The New York State Office of Court Administration (OCA) provided us some official documentation of the data request extract file and supporting documentation of the courts that are and are not included in the Uniform Court System (UCS) and the extract.
The Excel file UCS_Town-and-Village-and-City-Court-Listings_2020-01.xlsx
was provided by OCA and contains a list of all the City Civil Courts that are included in the UCS data extract. These cover all cities in New York, including New York City. It also has a sheet of all the Town and Village Courts that operate under a different system and therefore not included in our UCS data extract.
For ease of use, the two sheets of courts that are included or excluded from the data have been extracted to the following CSV files:
The PDF file oca-extract-info.pdf
was provided by OCA and contains the details of the XML formatted data extract that OCA provides us and is processed by the code in this project. The file includes the structure of the XML data and how elements about each case are nested in different sections, as well as information about the individual data elements and their meaning. This information was used to creating the code used in this project to parse the nested XML data into a series of flat CSV files.

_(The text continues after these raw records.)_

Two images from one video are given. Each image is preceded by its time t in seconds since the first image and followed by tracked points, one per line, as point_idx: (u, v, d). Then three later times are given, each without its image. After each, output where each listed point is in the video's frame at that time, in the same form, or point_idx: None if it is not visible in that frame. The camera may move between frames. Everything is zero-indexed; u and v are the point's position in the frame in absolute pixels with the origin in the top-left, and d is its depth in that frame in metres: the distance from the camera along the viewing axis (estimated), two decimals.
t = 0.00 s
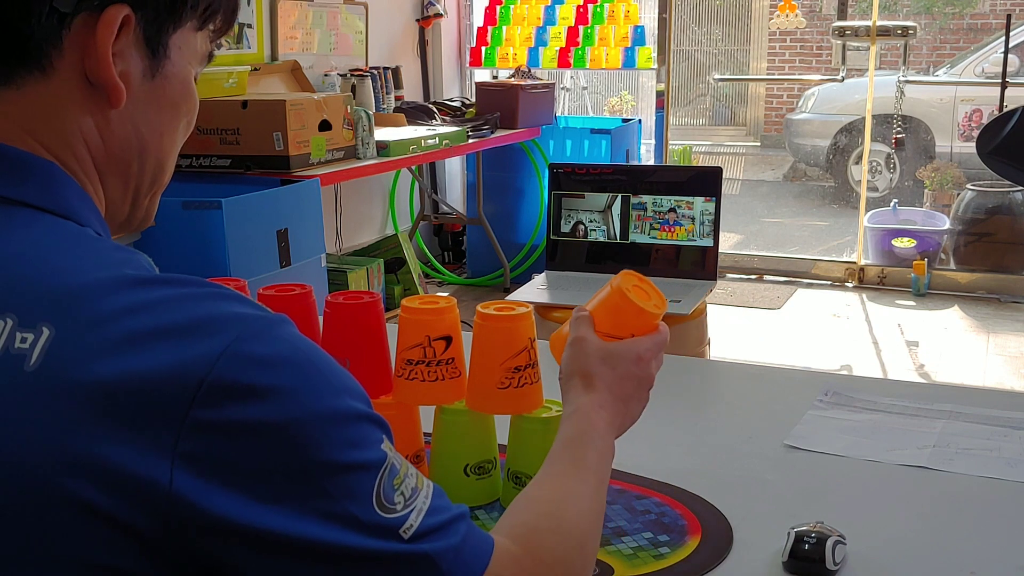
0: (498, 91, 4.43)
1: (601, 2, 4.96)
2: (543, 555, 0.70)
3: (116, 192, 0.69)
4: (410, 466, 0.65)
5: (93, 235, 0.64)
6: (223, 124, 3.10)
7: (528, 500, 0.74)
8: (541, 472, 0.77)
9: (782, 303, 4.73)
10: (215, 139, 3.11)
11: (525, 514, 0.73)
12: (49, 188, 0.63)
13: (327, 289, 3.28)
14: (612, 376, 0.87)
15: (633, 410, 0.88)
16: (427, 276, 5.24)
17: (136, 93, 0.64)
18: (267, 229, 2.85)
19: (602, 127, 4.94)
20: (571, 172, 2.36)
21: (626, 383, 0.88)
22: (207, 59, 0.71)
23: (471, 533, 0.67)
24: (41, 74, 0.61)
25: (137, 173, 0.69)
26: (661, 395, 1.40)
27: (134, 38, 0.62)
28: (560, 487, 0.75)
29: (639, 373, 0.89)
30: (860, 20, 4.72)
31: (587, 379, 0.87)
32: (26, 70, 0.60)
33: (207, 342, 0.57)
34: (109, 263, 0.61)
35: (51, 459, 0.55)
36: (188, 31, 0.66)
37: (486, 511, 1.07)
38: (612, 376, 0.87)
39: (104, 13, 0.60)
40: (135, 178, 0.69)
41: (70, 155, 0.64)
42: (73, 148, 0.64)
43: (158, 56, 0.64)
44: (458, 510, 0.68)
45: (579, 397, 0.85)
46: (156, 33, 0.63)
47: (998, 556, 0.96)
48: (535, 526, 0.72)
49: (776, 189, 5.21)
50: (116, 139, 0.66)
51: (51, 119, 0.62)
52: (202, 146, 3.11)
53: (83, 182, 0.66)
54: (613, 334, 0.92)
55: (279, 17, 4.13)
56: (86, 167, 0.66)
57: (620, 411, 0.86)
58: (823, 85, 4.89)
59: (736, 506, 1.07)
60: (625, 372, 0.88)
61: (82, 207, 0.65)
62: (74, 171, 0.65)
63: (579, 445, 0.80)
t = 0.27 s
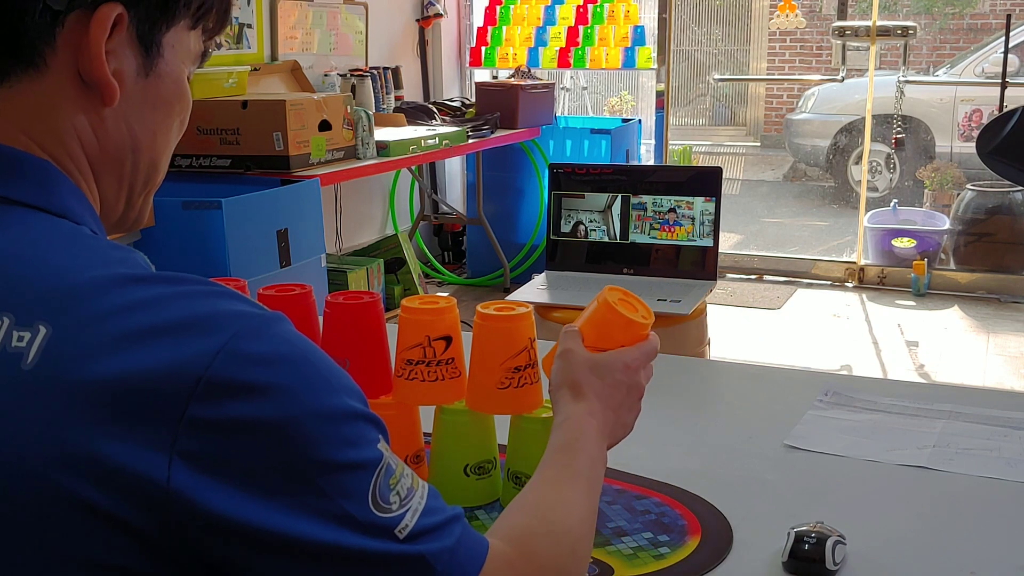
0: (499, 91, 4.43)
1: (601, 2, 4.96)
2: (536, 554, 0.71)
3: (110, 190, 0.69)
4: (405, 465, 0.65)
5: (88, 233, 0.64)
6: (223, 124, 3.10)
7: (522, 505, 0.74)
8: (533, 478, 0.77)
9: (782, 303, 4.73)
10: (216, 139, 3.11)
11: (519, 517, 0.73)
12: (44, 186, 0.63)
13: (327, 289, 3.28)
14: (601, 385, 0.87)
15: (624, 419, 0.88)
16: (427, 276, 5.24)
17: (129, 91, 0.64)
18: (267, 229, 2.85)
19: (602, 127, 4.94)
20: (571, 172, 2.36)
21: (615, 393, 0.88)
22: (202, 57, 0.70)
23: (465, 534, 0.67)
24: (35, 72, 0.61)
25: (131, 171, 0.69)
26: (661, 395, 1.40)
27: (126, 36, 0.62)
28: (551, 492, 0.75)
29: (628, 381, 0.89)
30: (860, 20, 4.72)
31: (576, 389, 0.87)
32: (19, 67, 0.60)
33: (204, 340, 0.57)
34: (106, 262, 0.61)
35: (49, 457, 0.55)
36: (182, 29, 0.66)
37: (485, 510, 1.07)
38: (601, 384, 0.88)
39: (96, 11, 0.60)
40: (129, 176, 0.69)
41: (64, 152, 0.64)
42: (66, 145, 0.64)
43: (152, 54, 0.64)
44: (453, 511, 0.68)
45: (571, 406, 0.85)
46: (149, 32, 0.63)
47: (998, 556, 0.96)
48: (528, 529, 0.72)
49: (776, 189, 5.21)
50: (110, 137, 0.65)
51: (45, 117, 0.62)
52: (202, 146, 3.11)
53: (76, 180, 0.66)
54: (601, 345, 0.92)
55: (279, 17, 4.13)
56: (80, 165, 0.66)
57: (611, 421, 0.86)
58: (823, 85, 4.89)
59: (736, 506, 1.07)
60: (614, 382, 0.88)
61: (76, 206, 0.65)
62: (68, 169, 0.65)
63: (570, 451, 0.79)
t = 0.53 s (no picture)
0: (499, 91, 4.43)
1: (601, 2, 4.96)
2: (532, 552, 0.71)
3: (104, 190, 0.69)
4: (400, 464, 0.65)
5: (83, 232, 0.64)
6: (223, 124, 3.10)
7: (518, 507, 0.74)
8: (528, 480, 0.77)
9: (782, 303, 4.73)
10: (216, 139, 3.11)
11: (515, 516, 0.73)
12: (38, 185, 0.63)
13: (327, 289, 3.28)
14: (595, 388, 0.88)
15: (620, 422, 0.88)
16: (427, 276, 5.24)
17: (122, 90, 0.64)
18: (267, 229, 2.85)
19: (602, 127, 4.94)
20: (571, 172, 2.36)
21: (610, 396, 0.89)
22: (193, 55, 0.70)
23: (461, 533, 0.67)
24: (27, 70, 0.61)
25: (125, 170, 0.69)
26: (660, 396, 1.40)
27: (118, 35, 0.62)
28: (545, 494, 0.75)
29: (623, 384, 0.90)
30: (860, 20, 4.72)
31: (571, 392, 0.87)
32: (12, 65, 0.60)
33: (200, 338, 0.57)
34: (101, 260, 0.61)
35: (48, 455, 0.55)
36: (173, 28, 0.65)
37: (486, 511, 1.07)
38: (595, 388, 0.88)
39: (88, 9, 0.60)
40: (123, 175, 0.69)
41: (57, 151, 0.64)
42: (59, 144, 0.64)
43: (144, 53, 0.64)
44: (448, 510, 0.68)
45: (565, 408, 0.86)
46: (141, 31, 0.63)
47: (999, 556, 0.96)
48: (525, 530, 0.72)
49: (776, 189, 5.22)
50: (103, 136, 0.65)
51: (38, 116, 0.62)
52: (202, 146, 3.11)
53: (70, 179, 0.66)
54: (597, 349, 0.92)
55: (279, 17, 4.12)
56: (74, 164, 0.66)
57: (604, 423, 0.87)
58: (823, 85, 4.89)
59: (735, 506, 1.07)
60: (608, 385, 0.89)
61: (70, 204, 0.65)
62: (61, 168, 0.65)
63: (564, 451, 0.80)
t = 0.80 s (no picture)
0: (499, 91, 4.43)
1: (601, 2, 4.96)
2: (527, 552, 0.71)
3: (102, 188, 0.69)
4: (399, 463, 0.65)
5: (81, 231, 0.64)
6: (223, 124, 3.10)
7: (509, 512, 0.73)
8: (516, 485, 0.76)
9: (782, 303, 4.72)
10: (216, 139, 3.11)
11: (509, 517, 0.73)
12: (36, 184, 0.63)
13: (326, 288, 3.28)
14: (571, 398, 0.87)
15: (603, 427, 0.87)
16: (427, 276, 5.23)
17: (119, 89, 0.64)
18: (267, 229, 2.85)
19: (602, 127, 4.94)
20: (571, 172, 2.36)
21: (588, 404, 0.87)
22: (189, 55, 0.70)
23: (459, 532, 0.67)
24: (25, 68, 0.60)
25: (122, 169, 0.69)
26: (660, 396, 1.40)
27: (116, 34, 0.62)
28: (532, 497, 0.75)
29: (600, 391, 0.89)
30: (860, 20, 4.72)
31: (549, 404, 0.87)
32: (10, 64, 0.60)
33: (200, 336, 0.57)
34: (100, 259, 0.61)
35: (48, 455, 0.55)
36: (169, 28, 0.65)
37: (485, 510, 1.07)
38: (572, 397, 0.87)
39: (86, 8, 0.60)
40: (121, 174, 0.69)
41: (55, 150, 0.64)
42: (57, 143, 0.64)
43: (141, 52, 0.64)
44: (446, 509, 0.68)
45: (543, 420, 0.85)
46: (138, 30, 0.63)
47: (999, 556, 0.96)
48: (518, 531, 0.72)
49: (776, 189, 5.21)
50: (101, 135, 0.65)
51: (37, 115, 0.62)
52: (202, 146, 3.11)
53: (67, 178, 0.66)
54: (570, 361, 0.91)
55: (279, 17, 4.12)
56: (72, 163, 0.66)
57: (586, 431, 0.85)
58: (823, 85, 4.89)
59: (735, 506, 1.07)
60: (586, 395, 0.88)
61: (68, 203, 0.65)
62: (59, 167, 0.65)
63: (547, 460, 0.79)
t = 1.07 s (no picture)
0: (499, 91, 4.43)
1: (601, 2, 4.96)
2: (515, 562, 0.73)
3: (100, 188, 0.69)
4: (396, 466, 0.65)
5: (80, 232, 0.64)
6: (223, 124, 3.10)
7: (494, 541, 0.77)
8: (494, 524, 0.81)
9: (782, 303, 4.73)
10: (216, 139, 3.11)
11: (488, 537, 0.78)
12: (34, 182, 0.63)
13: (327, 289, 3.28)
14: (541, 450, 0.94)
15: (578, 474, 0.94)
16: (427, 276, 5.23)
17: (120, 91, 0.64)
18: (267, 229, 2.85)
19: (602, 127, 4.95)
20: (571, 172, 2.36)
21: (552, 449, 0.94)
22: (188, 57, 0.70)
23: (454, 538, 0.68)
24: (26, 66, 0.61)
25: (121, 170, 0.69)
26: (660, 396, 1.40)
27: (118, 36, 0.62)
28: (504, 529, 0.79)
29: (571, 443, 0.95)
30: (860, 20, 4.72)
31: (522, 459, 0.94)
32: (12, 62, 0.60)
33: (199, 336, 0.57)
34: (99, 260, 0.61)
35: (48, 454, 0.56)
36: (169, 31, 0.65)
37: (486, 511, 0.99)
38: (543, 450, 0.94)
39: (90, 9, 0.60)
40: (118, 175, 0.69)
41: (54, 149, 0.64)
42: (57, 142, 0.64)
43: (141, 54, 0.64)
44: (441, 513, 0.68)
45: (517, 473, 0.92)
46: (139, 32, 0.63)
47: (999, 556, 0.96)
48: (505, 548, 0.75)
49: (776, 189, 5.21)
50: (100, 136, 0.65)
51: (37, 114, 0.62)
52: (202, 146, 3.11)
53: (66, 178, 0.66)
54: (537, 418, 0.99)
55: (279, 17, 4.12)
56: (70, 163, 0.66)
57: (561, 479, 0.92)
58: (823, 86, 4.89)
59: (735, 506, 1.07)
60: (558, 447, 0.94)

In the original XML data, each case has many nested sections with information about different elements of the case, such as addresses, warrants, judgments, etc. For the final data to work in a relational database, in parsing the XML we need to flatten out the nested structure into a series of tables. This is a fairly straightforward process for most parts, and only one additional column needed to be created to establish a link between two tables.
This is the final structure of the tables, created by the free tool dbdiagram.io using the information in dbdiagram.txt
.
The folder /csv-data-dictionary
contains a CSV file for each of the final tables and records the column name, data type, official definition from the documentation file, and an extra column for notes where we can add helpful information about the columns as we continue learning about the data.